_PROBLEM REQUIREMENTS:_ Type out all the records word for word. Any pictures are to be left out.

(Dataset entries)
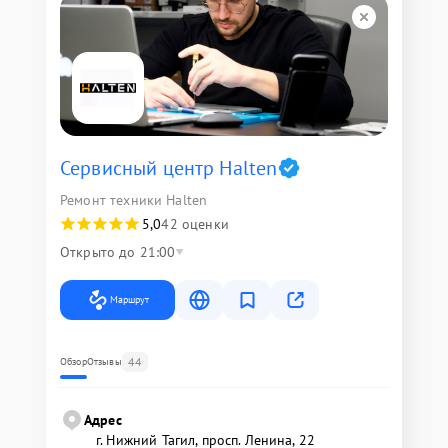
Сервисный центр Halten
Ремонт техники Halten
5,0
42 оценки
Открыто до 21:00
Маршрут
44
Обзор
Отзывы
Адрес
г. Нижний Тагил, просп. Ленина, 22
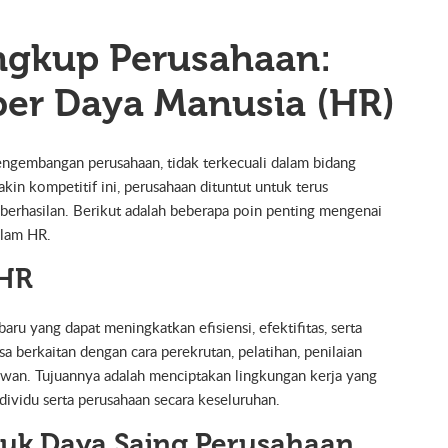
ingkup Perusahaan:
er Daya Manusia (HR)
pengembangan perusahaan, tidak terkecuali dalam bidang
in kompetitif ini, perusahaan dituntut untuk terus
eberhasilan. Berikut adalah beberapa poin penting mengenai
alam HR.
 HR
ru yang dapat meningkatkan efisiensi, efektifitas, serta
a berkaitan dengan cara perekrutan, pelatihan, penilaian
yawan. Tujuannya adalah menciptakan lingkungan kerja yang
ividu serta perusahaan secara keseluruhan.
tuk Daya Saing Perusahaan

_WRITTEN ANSWER:_
Сервисный центр Halten
Ремонт техники Halten
5,0
42 оценки
Открыто до 21:00
Маршрут
44
Обзор
Отзывы
Адрес
г. Нижний Тагил, просп. Ленина, 22
ingkup Perusahaan:
er Daya Manusia (HR)
pengembangan perusahaan, tidak terkecuali dalam bidang
in kompetitif ini, perusahaan dituntut untuk terus
eberhasilan. Berikut adalah beberapa poin penting mengenai
alam HR.
 HR
ru yang dapat meningkatkan efisiensi, efektifitas, serta
a berkaitan dengan cara perekrutan, pelatihan, penilaian
yawan. Tujuannya adalah menciptakan lingkungan kerja yang
ividu serta perusahaan secara keseluruhan.
tuk Daya Saing Perusahaan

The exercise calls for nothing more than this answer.